**수행할 작업:**
1. BeautifulSoup 파싱 문서에서 "저번 포스팅에 이어서" 부분이 있는 곳에서 시작하여 "html 파싱이 가능하다." 부분 다음에서 멈추고, 그 사이의 글을 한 글자도 바꾸지 말고 인용하십시오.
2. BeautifulSoup 파싱 문서에 따르면, 아나콘다를 사용하지 않는 경우 BeautifulSoup 패키지를 설치하는 명령은 무엇입니까?

Selenium으로 로딩한 페이지의 html 파싱 - BeautifulSoup

저번 포스팅에 이어서 원하는 탭으로 이동하였고 원하는 정보를 수집할 수 있게 되었다. 이번에는 셀레니움을 이용하여 로딩한 페이지의 html을 추출하고 beautifulsoup 사용 방법을 간단하게 정리하였다.

1. Beautifulsoup 설치

먼저 html을 크롤링하고 파싱하기 위해서는 BeautifulSoup 패키지가 필요하다. 아나콘다를 사용하면 이미 설치되어 있지만 아니라면 pip 를 이용하여 패키지를 설치해야한다.

$ pip install bs4

2. selenium으로 로딩한 페이지의 HTML 파싱

먼저 selenium을 통해 해당 페이지의 html 소스를 가져온다. 이 html 소스를 beautifulsoup에 넣어주면 태그명, css 클래스명, id, css selector 등으로 html 파싱이 가능하다.

# 페이지 소스 가져오기
html = driver.page_source

# soup에 넣어주기
soup = BeautifulSoup(html, 'html.parser')
print(soup.text)

3. BeautifulSoup 시작하기

예시 HTML 구조로 BeautifulSoup 문서에 있는 html 코드를 이용하였다.

from bs4 import BeautifulSoup

html = """<html><head><title>The Dormouse's story</title></head>
<body>
<p class="title"><b>The Dormouse's story</b></p>
<p class="story">Once upon a time there were three little sisters; and their names were

<a href="http://example.com/elsie" class="sister" id="link1">Elsie</a>,
<a href="http://example.com/lacie" class="sister" id="link2">Lacie</a> and
<a href="http://example.com/tillie" class="sister" id="link3">Tillie</a>and they lived at the bottom of a well.</p>

<p class="story">...</p>"""

soup = BeautifulSoup(html, 'html.parser')

html 파일을 예쁘게 보고싶다면 아래의 함수를 이용하여 출력 가능하다.

print(soup.prettify())

**자료 부분:**

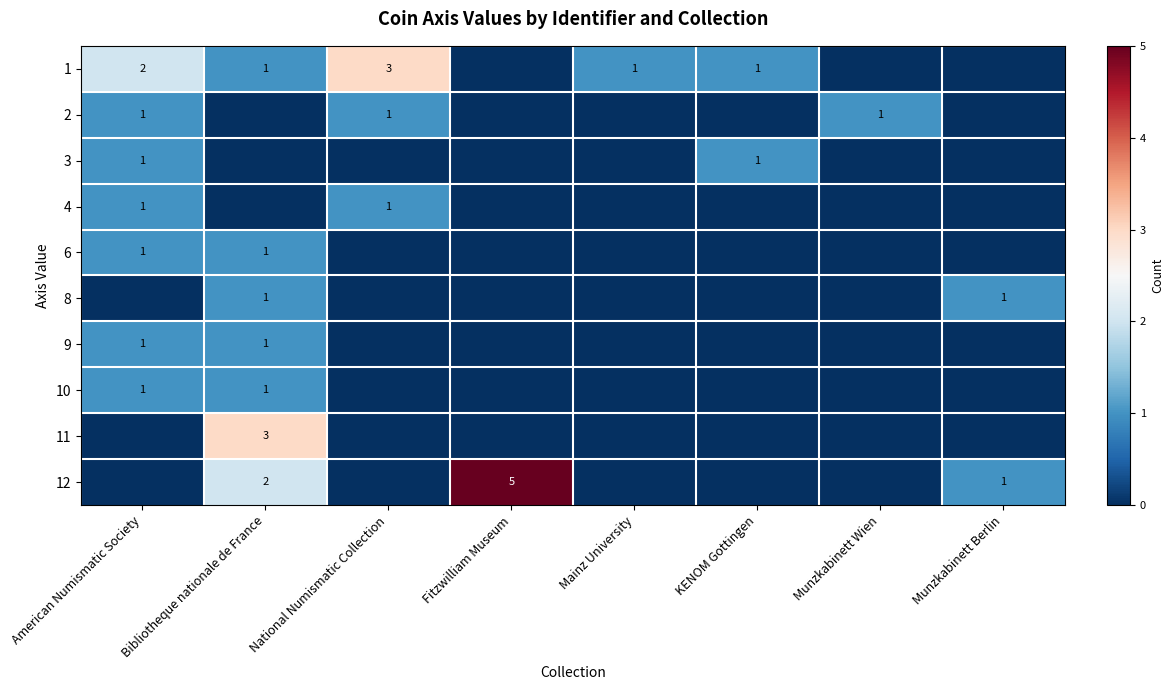

The value of 1 at National Numismatic Collection is 3. True or false?

True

**답변 부분:**
1.
저번 포스팅에 이어서 원하는 탭으로 이동하였고 원하는 정보를 수집할 수 있게 되었다. 이번에는 셀레니움을 이용하여 로딩한 페이지의 html을 추출하고 beautifulsoup 사용 방법을 간단하게 정리하였다.

1. Beautifulsoup 설치

먼저 html을 크롤링하고 파싱하기 위해서는 BeautifulSoup 패키지가 필요하다. 아나콘다를 사용하면 이미 설치되어 있지만 아니라면 pip 를 이용하여 패키지를 설치해야한다.

$ pip install bs4

2. selenium으로 로딩한 페이지의 HTML 파싱

먼저 selenium을 통해 해당 페이지의 html 소스를 가져온다. 이 html 소스를 beautifulsoup에 넣어주면 태그명, css 클래스명, id, css selector 등으로 html 파싱이 가능하다.

2. $ pip install bs4